As a proof of this, the following experience may be cited of a New Work woman who wished to obtain a domestic employee for general housework. She went to several employment agencies and at the end of a week she had seen four applicants; three were foreigners and spoke English so brokenly that they could never have been left in charge of a telephone. Not one of the four was worth considering after investigating their references, and these were the only women she could find willing to do general housework. Upon the advice of a friend, the perplexed housewife advertised in one of the daily newspapers, but only a few women applied for the position and these were far from being satisfactory. She then inserted another advertisement expressed in the following words: “Wanted: a young woman to help with housework, eight hours a day, six days a week, sleep home. Apply by letter only.”
This last clause was added to prevent any one from applying for the position who could not write English, as it was absolutely necessary that the person engaged to do the housework should be capable of attending correctly to the telephone. On the same day the advertisement appeared, eighty-five applications by letter were received, and twenty more came the following day. All who wrote expressed their willingness to fill the position of a domestic employee and to do anything in the way of housework under the new conditions specified in the advertisement. Only one stated she would do no washing. Many who replied to this advertisement had occupied positions, which according to the present standard, were far superior to housework; many, too, were married women, experienced in all household work, and most anxious to accept a position in a private family, a position that did not break up their own home life.

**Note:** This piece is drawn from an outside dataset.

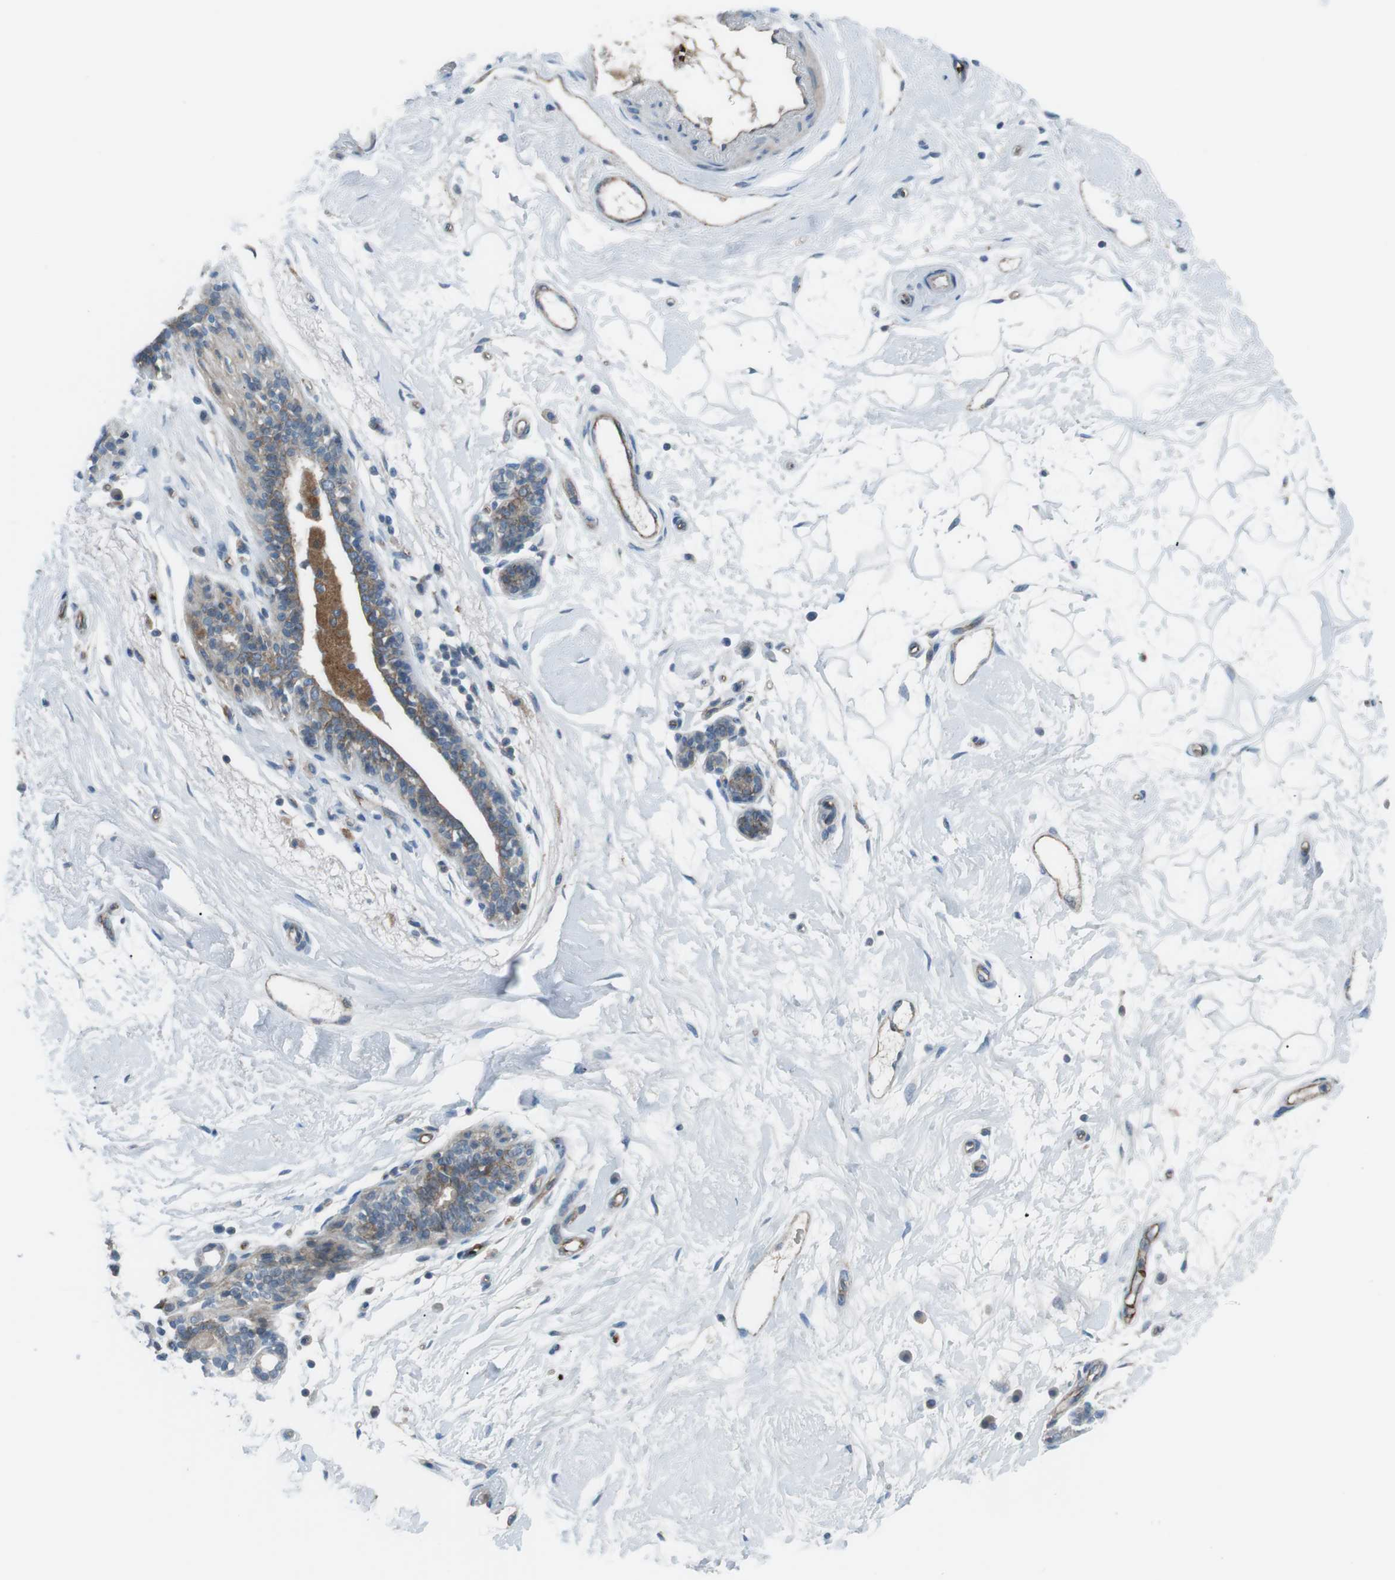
{"staining": {"intensity": "negative", "quantity": "none", "location": "none"}, "tissue": "breast", "cell_type": "Adipocytes", "image_type": "normal", "snomed": [{"axis": "morphology", "description": "Normal tissue, NOS"}, {"axis": "morphology", "description": "Lobular carcinoma"}, {"axis": "topography", "description": "Breast"}], "caption": "DAB immunohistochemical staining of benign breast shows no significant expression in adipocytes. (DAB (3,3'-diaminobenzidine) immunohistochemistry (IHC), high magnification).", "gene": "SPTA1", "patient": {"sex": "female", "age": 59}}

The housewife was bewildered by the unexpected result of her advertisement: the tables were turned at last. Instead of being one of many looking in vain for a good domestic employee, she found that she had now the advantage of being able to choose from more than a hundred applicants one who would best suit her own peculiar needs.
The same advertisement has been inserted at different times and has always brought the same remarkable result: from one hundred to one hundred and sixty answers each time. It is true that all who present themselves may not be efficient, but efficiency speedily comes to the front when upon it alone depends a desirable position.
Two very important facts came to light through the help of this advertisement; one was to find so many women eager to do housework when it was limited to eight hours a day and six days a week, and the other was to hear that they were willing to board and lodge themselves, as well as work, for the same wages that “servants” are accustomed to receive, although to the latter the housewife invariably gives gratis all food and sleeping accommodations. These two facts alone prove beyond a doubt that by applying business principles to housework all objections to it as a means of earning a livelihood are removed.